# Directions for this task:
A complete, word-for-word restatement of the entries is needed.

(Items listed in a dataset)
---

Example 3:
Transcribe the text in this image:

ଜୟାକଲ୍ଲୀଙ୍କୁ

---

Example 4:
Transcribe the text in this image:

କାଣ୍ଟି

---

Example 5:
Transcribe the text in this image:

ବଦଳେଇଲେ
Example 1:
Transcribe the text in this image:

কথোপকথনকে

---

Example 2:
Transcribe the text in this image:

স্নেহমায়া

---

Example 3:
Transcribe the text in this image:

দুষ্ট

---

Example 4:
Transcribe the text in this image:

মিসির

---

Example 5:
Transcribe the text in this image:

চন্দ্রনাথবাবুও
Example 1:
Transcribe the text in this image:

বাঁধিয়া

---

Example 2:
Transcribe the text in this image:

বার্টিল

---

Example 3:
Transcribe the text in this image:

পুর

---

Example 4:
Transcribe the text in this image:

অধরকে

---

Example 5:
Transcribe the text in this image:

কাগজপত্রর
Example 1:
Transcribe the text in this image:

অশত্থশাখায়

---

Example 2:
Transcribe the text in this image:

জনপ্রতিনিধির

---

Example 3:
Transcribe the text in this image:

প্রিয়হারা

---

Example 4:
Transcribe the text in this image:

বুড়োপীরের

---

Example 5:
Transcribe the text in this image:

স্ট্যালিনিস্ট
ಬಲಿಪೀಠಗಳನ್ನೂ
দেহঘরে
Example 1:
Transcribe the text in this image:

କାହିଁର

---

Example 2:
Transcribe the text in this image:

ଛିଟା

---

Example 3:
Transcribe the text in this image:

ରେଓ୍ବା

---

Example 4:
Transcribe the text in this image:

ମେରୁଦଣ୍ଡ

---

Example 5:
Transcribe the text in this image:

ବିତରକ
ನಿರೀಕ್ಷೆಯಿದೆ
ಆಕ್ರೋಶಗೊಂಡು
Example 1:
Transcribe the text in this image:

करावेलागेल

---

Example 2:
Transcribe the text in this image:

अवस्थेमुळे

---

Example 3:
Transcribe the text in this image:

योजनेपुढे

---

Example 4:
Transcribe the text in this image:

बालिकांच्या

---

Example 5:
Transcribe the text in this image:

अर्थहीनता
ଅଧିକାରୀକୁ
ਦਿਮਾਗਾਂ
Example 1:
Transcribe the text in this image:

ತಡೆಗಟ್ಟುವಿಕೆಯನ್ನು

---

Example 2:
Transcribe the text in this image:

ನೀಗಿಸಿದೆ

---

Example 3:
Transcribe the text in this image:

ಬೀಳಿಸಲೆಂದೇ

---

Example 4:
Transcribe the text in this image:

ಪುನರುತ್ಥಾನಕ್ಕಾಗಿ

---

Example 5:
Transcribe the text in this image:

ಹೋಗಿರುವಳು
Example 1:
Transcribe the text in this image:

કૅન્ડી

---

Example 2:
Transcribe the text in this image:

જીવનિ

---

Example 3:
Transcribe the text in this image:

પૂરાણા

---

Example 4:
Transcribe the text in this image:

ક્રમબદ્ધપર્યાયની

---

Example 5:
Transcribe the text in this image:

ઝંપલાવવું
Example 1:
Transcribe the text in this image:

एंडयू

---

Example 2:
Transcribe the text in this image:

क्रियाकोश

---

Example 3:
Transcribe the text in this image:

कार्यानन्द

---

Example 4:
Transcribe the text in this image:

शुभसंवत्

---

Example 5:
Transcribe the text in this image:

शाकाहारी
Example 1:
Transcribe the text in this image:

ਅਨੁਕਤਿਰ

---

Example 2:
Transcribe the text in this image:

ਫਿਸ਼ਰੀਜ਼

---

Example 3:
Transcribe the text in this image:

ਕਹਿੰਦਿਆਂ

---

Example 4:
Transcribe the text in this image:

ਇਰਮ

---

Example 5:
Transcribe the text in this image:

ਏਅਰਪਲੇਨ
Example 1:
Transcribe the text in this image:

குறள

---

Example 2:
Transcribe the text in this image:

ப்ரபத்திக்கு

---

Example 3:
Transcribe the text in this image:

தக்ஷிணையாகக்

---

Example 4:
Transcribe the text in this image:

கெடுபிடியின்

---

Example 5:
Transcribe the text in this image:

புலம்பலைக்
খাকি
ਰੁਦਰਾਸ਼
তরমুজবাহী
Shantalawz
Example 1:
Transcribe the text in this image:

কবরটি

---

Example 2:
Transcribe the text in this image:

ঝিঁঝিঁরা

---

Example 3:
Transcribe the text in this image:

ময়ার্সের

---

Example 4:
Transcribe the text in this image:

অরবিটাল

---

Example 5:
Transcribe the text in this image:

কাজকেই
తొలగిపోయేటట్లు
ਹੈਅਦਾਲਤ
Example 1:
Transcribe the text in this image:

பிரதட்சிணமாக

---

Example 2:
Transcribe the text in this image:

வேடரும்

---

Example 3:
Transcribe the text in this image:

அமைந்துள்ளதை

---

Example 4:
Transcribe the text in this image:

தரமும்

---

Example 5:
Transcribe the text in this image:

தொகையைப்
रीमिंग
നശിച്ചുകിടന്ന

# Completed exercise:
---

Example 3:
Transcribe the text in this image:

ଜୟାକଲ୍ଲୀଙ୍କୁ

---

Example 4:
Transcribe the text in this image:

କାଣ୍ଟି

---

Example 5:
Transcribe the text in this image:

ବଦଳେଇଲେ
Example 1:
Transcribe the text in this image:

কথোপকথনকে

---

Example 2:
Transcribe the text in this image:

স্নেহমায়া

---

Example 3:
Transcribe the text in this image:

দুষ্ট

---

Example 4:
Transcribe the text in this image:

মিসির

---

Example 5:
Transcribe the text in this image:

চন্দ্রনাথবাবুও
Example 1:
Transcribe the text in this image:

বাঁধিয়া

---

Example 2:
Transcribe the text in this image:

বার্টিল

---

Example 3:
Transcribe the text in this image:

পুর

---

Example 4:
Transcribe the text in this image:

অধরকে

---

Example 5:
Transcribe the text in this image:

কাগজপত্রর
Example 1:
Transcribe the text in this image:

অশত্থশাখায়

---

Example 2:
Transcribe the text in this image:

জনপ্রতিনিধির

---

Example 3:
Transcribe the text in this image:

প্রিয়হারা

---

Example 4:
Transcribe the text in this image:

বুড়োপীরের

---

Example 5:
Transcribe the text in this image:

স্ট্যালিনিস্ট
ಬಲಿಪೀಠಗಳನ್ನೂ
দেহঘরে
Example 1:
Transcribe the text in this image:

କାହିଁର

---

Example 2:
Transcribe the text in this image:

ଛିଟା

---

Example 3:
Transcribe the text in this image:

ରେଓ୍ବା

---

Example 4:
Transcribe the text in this image:

ମେରୁଦଣ୍ଡ

---

Example 5:
Transcribe the text in this image:

ବିତରକ
ನಿರೀಕ್ಷೆಯಿದೆ
ಆಕ್ರೋಶಗೊಂಡು
Example 1:
Transcribe the text in this image:

करावेलागेल

---

Example 2:
Transcribe the text in this image:

अवस्थेमुळे

---

Example 3:
Transcribe the text in this image:

योजनेपुढे

---

Example 4:
Transcribe the text in this image:

बालिकांच्या

---

Example 5:
Transcribe the text in this image:

अर्थहीनता
ଅଧିକାରୀକୁ
ਦਿਮਾਗਾਂ
Example 1:
Transcribe the text in this image:

ತಡೆಗಟ್ಟುವಿಕೆಯನ್ನು

---

Example 2:
Transcribe the text in this image:

ನೀಗಿಸಿದೆ

---

Example 3:
Transcribe the text in this image:

ಬೀಳಿಸಲೆಂದೇ

---

Example 4:
Transcribe the text in this image:

ಪುನರುತ್ಥಾನಕ್ಕಾಗಿ

---

Example 5:
Transcribe the text in this image:

ಹೋಗಿರುವಳು
Example 1:
Transcribe the text in this image:

કૅન્ડી

---

Example 2:
Transcribe the text in this image:

જીવનિ

---

Example 3:
Transcribe the text in this image:

પૂરાણા

---

Example 4:
Transcribe the text in this image:

ક્રમબદ્ધપર્યાયની

---

Example 5:
Transcribe the text in this image:

ઝંપલાવવું
Example 1:
Transcribe the text in this image:

एंडयू

---

Example 2:
Transcribe the text in this image:

क्रियाकोश

---

Example 3:
Transcribe the text in this image:

कार्यानन्द

---

Example 4:
Transcribe the text in this image:

शुभसंवत्

---

Example 5:
Transcribe the text in this image:

शाकाहारी
Example 1:
Transcribe the text in this image:

ਅਨੁਕਤਿਰ

---

Example 2:
Transcribe the text in this image:

ਫਿਸ਼ਰੀਜ਼

---

Example 3:
Transcribe the text in this image:

ਕਹਿੰਦਿਆਂ

---

Example 4:
Transcribe the text in this image:

ਇਰਮ

---

Example 5:
Transcribe the text in this image:

ਏਅਰਪਲੇਨ
Example 1:
Transcribe the text in this image:

குறள

---

Example 2:
Transcribe the text in this image:

ப்ரபத்திக்கு

---

Example 3:
Transcribe the text in this image:

தக்ஷிணையாகக்

---

Example 4:
Transcribe the text in this image:

கெடுபிடியின்

---

Example 5:
Transcribe the text in this image:

புலம்பலைக்
খাকি
ਰੁਦਰਾਸ਼
তরমুজবাহী
Shantalawz
Example 1:
Transcribe the text in this image:

কবরটি

---

Example 2:
Transcribe the text in this image:

ঝিঁঝিঁরা

---

Example 3:
Transcribe the text in this image:

ময়ার্সের

---

Example 4:
Transcribe the text in this image:

অরবিটাল

---

Example 5:
Transcribe the text in this image:

কাজকেই
తొలగిపోయేటట్లు
ਹੈਅਦਾਲਤ
Example 1:
Transcribe the text in this image:

பிரதட்சிணமாக

---

Example 2:
Transcribe the text in this image:

வேடரும்

---

Example 3:
Transcribe the text in this image:

அமைந்துள்ளதை

---

Example 4:
Transcribe the text in this image:

தரமும்

---

Example 5:
Transcribe the text in this image:

தொகையைப்
रीमिंग
നശിച്ചുകിടന്ന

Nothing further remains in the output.